§ Esercizi:
1) Secondo il brano sul Decreto Rilancio, in quale data Aboubakar Soumahoro ha indetto uno sciopero?
2) Nell'elenco, riscriva le righe a partire da quella contenente "family: Colubridae" fino a quella contenente "family: Acanthaceae", sostituendo "common name" con "vernacular name" e lasciando invariato tutto il resto. Riporti soltanto tali righe.

Il 13 maggio si è tenuta la conferenza stampa del presidente del Consiglio dei ministri, Giuseppe Conte, in cui è stato emanato il nuovo Decreto Rilancio per le misure economiche atte a far ripartire l’economia del Paese. Uno dei punti di questo Decreto riguarda la questione della situazione di irregolarità in cui vive gran parte dei braccianti agricoli di origine straniera e a cui si è pensato di porre rimedio con un provvedimento che, teoricamente, dovrebbe facilitarne la regolarizzazione. Tuttavia, questa soluzione presenta molti punti critici. Infatti, ci sono molti altri settori lavorativi che sono rimasti esclusi, come facchinaggio, edilizia, supermercati, artigianato e ristorazione. Inoltre, solo chi ha un permesso di soggiorno scaduto dal 31 ottobre 2019 potrà accedere a un permesso di soggiorno temporaneo che, tra le altre cose, ha una durata di sei mesi e un costo di 160 euro, di cui 30 euro per la spedizione della domanda – cosa curiosa dato che dalle disposizioni in vigore dal 2017, per quanto concerne la procedura generale per il rilascio del permesso di soggiorno (che ha una durata che va dai 3 mesi a 1 anno), il costo della richiesta è di 40 euro, a cui si aggiungono le spese di stampa del permesso elettronico di 30,46 euro, marca da bollo da 16 e pagamento di 30 euro all’operatore dell’ufficio postale al momento della spedizione della domanda, per un totale di 116,46 euro.
Così facendo, come ha affermato l’attivista e sindacalista Aboubakar Soumahoro che si batte per i diritti dei e delle braccianti, si esclude la maggior parte delle persone vittime di un sistema insostenibile che si è venuto a creare con i Decreti Sicurezza, che hanno garantito una chiusura totale di ogni canale di regolarizzazione in Italia. Proprio per questo motivo, Soumahoro ha indetto uno sciopero il 21 maggio.

§ Elenco fornito:

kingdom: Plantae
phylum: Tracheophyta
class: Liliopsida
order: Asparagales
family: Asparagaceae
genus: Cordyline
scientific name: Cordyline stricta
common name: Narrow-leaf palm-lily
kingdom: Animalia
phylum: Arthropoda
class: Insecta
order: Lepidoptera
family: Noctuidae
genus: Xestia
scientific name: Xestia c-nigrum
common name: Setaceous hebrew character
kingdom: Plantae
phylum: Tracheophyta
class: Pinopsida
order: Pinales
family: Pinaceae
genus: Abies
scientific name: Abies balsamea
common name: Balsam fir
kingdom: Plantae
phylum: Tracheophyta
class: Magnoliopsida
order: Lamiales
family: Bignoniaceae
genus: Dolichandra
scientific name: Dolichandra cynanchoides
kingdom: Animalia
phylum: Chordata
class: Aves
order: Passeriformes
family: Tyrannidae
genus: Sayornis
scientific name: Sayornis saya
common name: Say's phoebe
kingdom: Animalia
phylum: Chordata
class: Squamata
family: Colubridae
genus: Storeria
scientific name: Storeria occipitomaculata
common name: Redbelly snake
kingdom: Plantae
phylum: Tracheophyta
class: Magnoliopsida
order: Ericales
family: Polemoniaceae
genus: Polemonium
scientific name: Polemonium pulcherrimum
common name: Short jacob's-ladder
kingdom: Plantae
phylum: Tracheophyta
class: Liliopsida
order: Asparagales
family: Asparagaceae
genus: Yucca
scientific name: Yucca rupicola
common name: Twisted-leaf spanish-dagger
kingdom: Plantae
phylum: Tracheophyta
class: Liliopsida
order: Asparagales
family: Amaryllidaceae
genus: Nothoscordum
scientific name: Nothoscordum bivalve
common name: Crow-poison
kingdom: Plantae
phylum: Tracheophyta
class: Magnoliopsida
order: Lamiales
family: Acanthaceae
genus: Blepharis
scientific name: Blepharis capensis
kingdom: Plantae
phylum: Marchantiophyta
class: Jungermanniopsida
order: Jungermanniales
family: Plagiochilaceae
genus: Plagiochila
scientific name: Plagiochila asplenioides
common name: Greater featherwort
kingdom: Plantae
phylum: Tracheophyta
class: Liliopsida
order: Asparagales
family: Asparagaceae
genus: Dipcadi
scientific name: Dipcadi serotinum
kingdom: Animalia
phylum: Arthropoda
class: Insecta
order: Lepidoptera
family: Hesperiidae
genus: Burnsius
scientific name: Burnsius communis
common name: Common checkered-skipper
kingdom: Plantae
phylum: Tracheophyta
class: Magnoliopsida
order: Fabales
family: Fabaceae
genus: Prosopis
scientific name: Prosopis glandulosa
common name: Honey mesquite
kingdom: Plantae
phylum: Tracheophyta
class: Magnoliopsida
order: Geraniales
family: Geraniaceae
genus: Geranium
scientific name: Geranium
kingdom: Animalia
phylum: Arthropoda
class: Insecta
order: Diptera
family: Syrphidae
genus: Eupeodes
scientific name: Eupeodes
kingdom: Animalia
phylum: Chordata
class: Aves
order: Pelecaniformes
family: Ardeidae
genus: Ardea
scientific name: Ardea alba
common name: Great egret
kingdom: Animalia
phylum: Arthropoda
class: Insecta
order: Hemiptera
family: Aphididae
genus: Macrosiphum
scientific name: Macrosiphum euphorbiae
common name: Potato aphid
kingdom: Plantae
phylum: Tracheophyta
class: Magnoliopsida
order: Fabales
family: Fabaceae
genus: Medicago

§ Risposte per esercizio:
1) Il 21 maggio.

2)
family: Colubridae
genus: Storeria
scientific name: Storeria occipitomaculata
vernacular name: Redbelly snake
kingdom: Plantae
phylum: Tracheophyta
class: Magnoliopsida
order: Ericales
family: Polemoniaceae
genus: Polemonium
scientific name: Polemonium pulcherrimum
vernacular name: Short jacob's-ladder
kingdom: Plantae
phylum: Tracheophyta
class: Liliopsida
order: Asparagales
family: Asparagaceae
genus: Yucca
scientific name: Yucca rupicola
vernacular name: Twisted-leaf spanish-dagger
kingdom: Plantae
phylum: Tracheophyta
class: Liliopsida
order: Asparagales
family: Amaryllidaceae
genus: Nothoscordum
scientific name: Nothoscordum bivalve
vernacular name: Crow-poison
kingdom: Plantae
phylum: Tracheophyta
class: Magnoliopsida
order: Lamiales
family: Acanthaceae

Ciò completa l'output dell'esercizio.